やること:
**1)** ページ抜粋によると、鴫原さんは休みの日にたいてい何をしているか。
**2)** エントリの冒頭から「edge [color=darkorchid3 dir=back」を含む行まで(その行も含む)を、一字も変えずに打ち直すこと。画像は答えに含めない。

ページ抜粋:
* * * *
小さな本工房

スキマインタビュー: 満員電車で読める本を作った人(前編)

今回お話を伺ったのは、【小さな本工房】の鴫原利夫(しぎはら としお)さん。

私が「スキマじかん研究所」をはじめます、と宣言したとき、鴫原さんは真っ先に、「私の本も、まさにスキマじかんのための本というコンセプトから始まったようなものです」というコメントをくれました。

【小さな本工房】の名の通り、鴫原さんは「小さな本」を作っています。

初めてお見かけしたのは、雑司が谷で行われている鬼子母神手創り市。そこで、「はんてん姿」で出店されている鴫原さんと出会いました。

そこに並べられていた本は、普通の本よりも小さく、豆本というには少し大きめのような絶妙なサイズ。思わず食い入るように作品を見ては、話しかけに行ってしまったのでした。

「豆本」ではなくて、あくまで作るのは「小さな本」。
それってどう違うのでしょうか?
そしてスキマじかんのための本とは?

こんな問いを胸に抱きつつ、この日は神保町で待ち合わせ。
鴫原さんは、お休みの日はたいてい神保町で古書店めぐりをしているといいます。
そしてお会いしてすぐに、「本当の豆本」を見に行きましょう、と連れて行っていただいたのは、昭和の豆本や版画作品などが並ぶお店「呂古書房
」でした。
* * * *
記録データ:
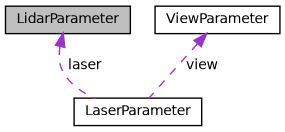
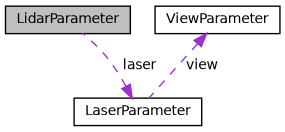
  digraph {
    node [color=black fillcolor=white fontname=Helvetica fontsize=10 shape=record style=filled]
    edge [color=darkorchid3 dir=back fontname=Helvetica fontsize=10 labelfontname=Helvetica labelfontsize=10 style=dashed]
    n1 [fillcolor=grey75 fontcolor=black height=0.2 label=LidarParameter width=0.4]
    n2 [height=0.2 label=ViewParameter width=0.4]
    n3 [height=0.2 label=LaserParameter width=0.4]
    n2 -> n3 [label=" view"]
-   n1 -> n3 [label=" laser"]
+   n3 -> n1 [label=" laser"]
  }
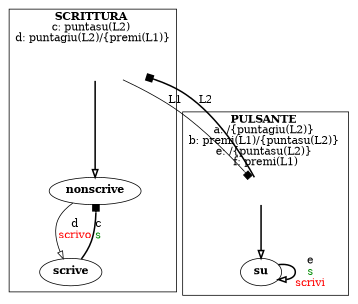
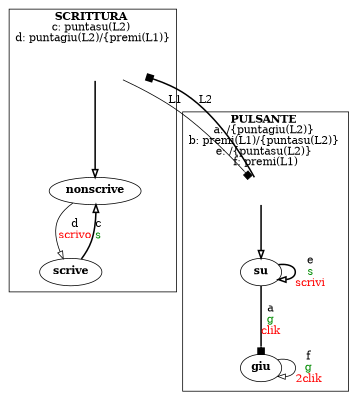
  digraph {
    compound=true
    node [shape=ellipse]
    edge [arrowhead=onormal style=bold]
    cSCRITTURA_start [style=invis]
    n2 [label=<<b>nonscrive</b>>]
    n3 [label=<<b>scrive</b>>]
    cPULSANTE_start [style=invis]
    n5 [label=<<b>su</b>>]
+   n6 [label=<<b>giu</b>>]
    subgraph cluster_1 {
      label=<<b>SCRITTURA</b> 		<br/>c: puntasu(L2) 		<br/>d: puntagiu(L2)/{premi(L1)}>
      cSCRITTURA_start
      n2
      n3
    }
    subgraph cluster_2 {
      label=<<b>PULSANTE</b> 		<br/>a: /{puntagiu(L2)} 		<br/>b: premi(L1)/{puntasu(L2)} 		<br/>e: /{puntasu(L2)} 		<br/>f: premi(L1)>
      cPULSANTE_start
      n5
+     n6
    }
    cSCRITTURA_start -> n2
    cSCRITTURA_start -> cPULSANTE_start [arrowhead=box label=L1 style=solid]
    n2 -> n3 [label=<d<br/><font color="red">scrivo</font>> style=solid]
-   n3 -> n2 [arrowhead=box label=<c<br/><font color="green4">s</font>>]
+   n3 -> n2 [label=<c<br/><font color="green4">s</font>>]
    cPULSANTE_start -> cSCRITTURA_start [arrowhead=box label=L2]
    cPULSANTE_start -> n5
    n5 -> n5 [label=<e<br/><font color="green4">s</font><br/><font color="red">scrivi</font>>]
+   n5 -> n6 [arrowhead=box label=<a<br/><font color="green4">g</font><br/><font color="red">clik</font>>]
+   n6 -> n6 [label=<f<br/><font color="green4">g</font><br/><font color="red">2clik</font>> style=solid]
  }
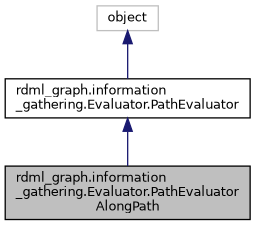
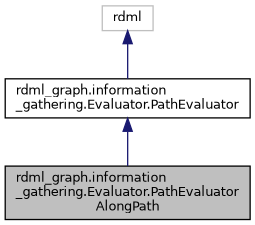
  digraph {
    node [color=black fillcolor=white fontname=Helvetica fontsize=10 shape=record style=filled]
    edge [color=midnightblue dir=back fontname=Helvetica fontsize=10 labelfontname=Helvetica labelfontsize=10 style=solid]
    n1 [fillcolor=grey75 fontcolor=black height=0.2 label="rdml_graph.information\l_gathering.Evaluator.PathEvaluator\lAlongPath" width=0.4]
    n2 [height=0.2 label="rdml_graph.information\l_gathering.Evaluator.PathEvaluator" width=0.4]
-   n3 [color=grey75 height=0.2 label=object width=0.4]
+   n3 [color=grey75 height=0.2 label=rdml width=0.4]
    n2 -> n1
    n3 -> n2
  }
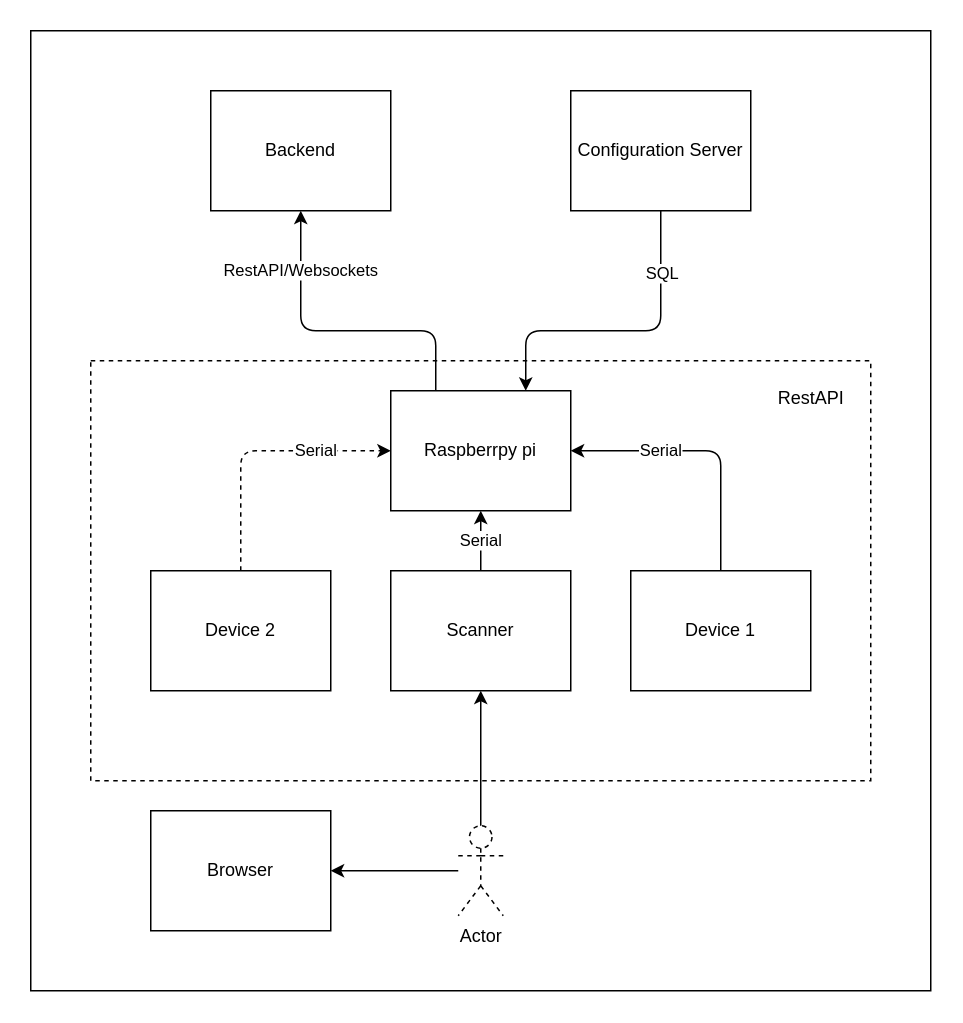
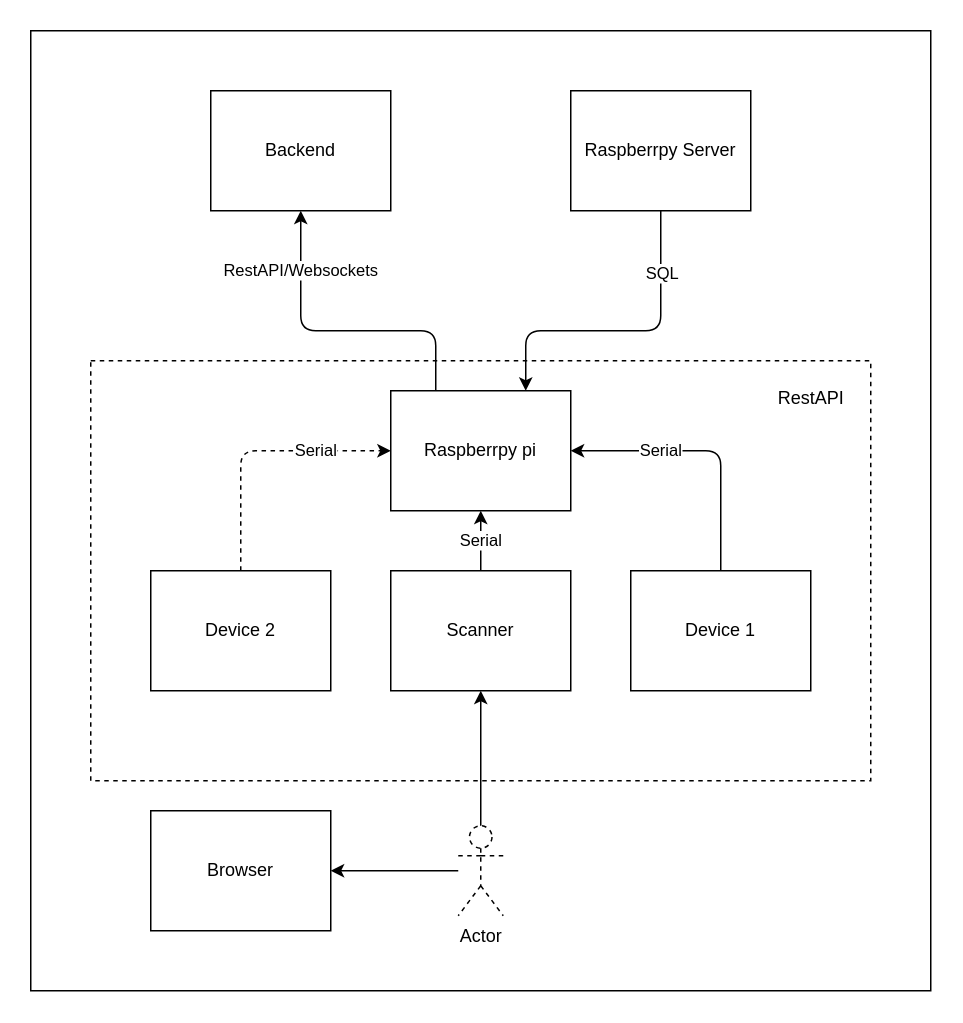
  <mxCell id="0" />
  <mxCell id="1" parent="0" />
  <mxCell id="2" value="" style="rounded=0;whiteSpace=wrap;html=1;fillColor=default;" parent="1" vertex="1"><mxGeometry x="20" y="20" width="600" height="640" as="geometry" /></mxCell>
  <mxCell id="3" style="edgeStyle=none;html=1;exitX=0.75;exitY=0;exitDx=0;exitDy=0;entryX=0.5;entryY=1;entryDx=0;entryDy=0;endArrow=none;endFill=0;startArrow=classic;startFill=1;" parent="1" source="6" target="17" edge="1"><mxGeometry relative="1" as="geometry"><Array as="points"><mxPoint x="350" y="220" /><mxPoint x="440" y="220" /></Array></mxGeometry></mxCell>
  <mxCell id="4" value="SQL" style="edgeLabel;html=1;align=center;verticalAlign=middle;resizable=0;points=[];" parent="3" vertex="1" connectable="0"><mxGeometry x="0.419" y="2" relative="1" as="geometry"><mxPoint x="2" y="-20" as="offset" /></mxGeometry></mxCell>
  <mxCell id="5" value="RestAPI/Websockets" style="edgeStyle=none;html=1;exitX=0.25;exitY=0;exitDx=0;exitDy=0;entryX=0.5;entryY=1;entryDx=0;entryDy=0;startArrow=none;startFill=0;endArrow=classic;endFill=1;" parent="1" source="6" target="18" edge="1"><mxGeometry x="0.619" relative="1" as="geometry"><Array as="points"><mxPoint x="290" y="220" /><mxPoint x="200" y="220" /></Array><mxPoint as="offset" /></mxGeometry></mxCell>
  <mxCell id="6" value="Raspberrpy pi" style="rounded=0;whiteSpace=wrap;html=1;" parent="1" vertex="1"><mxGeometry x="260" y="260" width="120" height="80" as="geometry" /></mxCell>
  <mxCell id="7" value="Serial" style="edgeStyle=none;html=1;entryX=1;entryY=0.5;entryDx=0;entryDy=0;" parent="1" source="8" target="6" edge="1"><mxGeometry x="0.333" relative="1" as="geometry"><Array as="points"><mxPoint x="480" y="300" /></Array><mxPoint as="offset" /></mxGeometry></mxCell>
  <mxCell id="8" value="Device 1" style="rounded=0;whiteSpace=wrap;html=1;" parent="1" vertex="1"><mxGeometry x="420" y="380" width="120" height="80" as="geometry" /></mxCell>
  <mxCell id="9" value="Serial" style="edgeStyle=none;html=1;entryX=0.5;entryY=1;entryDx=0;entryDy=0;" parent="1" source="10" target="6" edge="1"><mxGeometry relative="1" as="geometry" /></mxCell>
  <mxCell id="10" value="Scanner" style="rounded=0;whiteSpace=wrap;html=1;" parent="1" vertex="1"><mxGeometry x="260" y="380" width="120" height="80" as="geometry" /></mxCell>
  <mxCell id="11" value="Serial" style="edgeStyle=none;html=1;entryX=0;entryY=0.5;entryDx=0;entryDy=0;dashed=1;" parent="1" source="12" target="6" edge="1"><mxGeometry x="0.444" relative="1" as="geometry"><Array as="points"><mxPoint x="160" y="300" /></Array><mxPoint as="offset" /></mxGeometry></mxCell>
  <mxCell id="12" value="Device 2" style="rounded=0;whiteSpace=wrap;html=1;" parent="1" vertex="1"><mxGeometry x="100" y="380" width="120" height="80" as="geometry" /></mxCell>
  <mxCell id="13" value="Browser" style="rounded=0;whiteSpace=wrap;html=1;" parent="1" vertex="1"><mxGeometry x="100" y="540" width="120" height="80" as="geometry" /></mxCell>
  <mxCell id="14" style="edgeStyle=none;html=1;entryX=0.5;entryY=1;entryDx=0;entryDy=0;" parent="1" source="16" target="10" edge="1"><mxGeometry relative="1" as="geometry" /></mxCell>
  <mxCell id="15" style="edgeStyle=none;html=1;entryX=1;entryY=0.5;entryDx=0;entryDy=0;" parent="1" source="16" target="13" edge="1"><mxGeometry relative="1" as="geometry" /></mxCell>
  <mxCell id="16" value="Actor" style="shape=umlActor;verticalLabelPosition=bottom;verticalAlign=top;html=1;outlineConnect=0;rounded=1;dashed=1;fillColor=none;" parent="1" vertex="1"><mxGeometry x="305" y="550" width="30" height="60" as="geometry" /></mxCell>
- <mxCell id="17" value="Configuration Server" style="rounded=0;whiteSpace=wrap;html=1;" parent="1" vertex="1"><mxGeometry x="380" y="60" width="120" height="80" as="geometry" /></mxCell>
+ <mxCell id="17" value="Raspberrpy Server" style="rounded=0;whiteSpace=wrap;html=1;" parent="1" vertex="1"><mxGeometry x="380" y="60" width="120" height="80" as="geometry" /></mxCell>
  <mxCell id="18" value="Backend" style="rounded=0;whiteSpace=wrap;html=1;" parent="1" vertex="1"><mxGeometry x="140" y="60" width="120" height="80" as="geometry" /></mxCell>
  <mxCell id="19" value="" style="rounded=0;whiteSpace=wrap;html=1;dashed=1;fillColor=none;" parent="1" vertex="1"><mxGeometry y="240" width="520" height="280" as="geometry" x="60" /></mxCell>
  <mxCell id="20" value="RestAPI" style="text;html=1;align=center;verticalAlign=middle;resizable=0;points=[];autosize=1;strokeColor=none;fillColor=none;" parent="1" vertex="1"><mxGeometry x="510" y="250" width="60" height="30" as="geometry" /></mxCell>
* * * *
解答:
**1)** 神保町で古書店めぐりをしている。

**2)**
  digraph {
    node [color=black fillcolor=white fontname=Helvetica fontsize=10 shape=record style=filled]
    edge [color=darkorchid3 dir=back fontname=Helvetica fontsize=10 labelfontname=Helvetica labelfontsize=10 style=dashed]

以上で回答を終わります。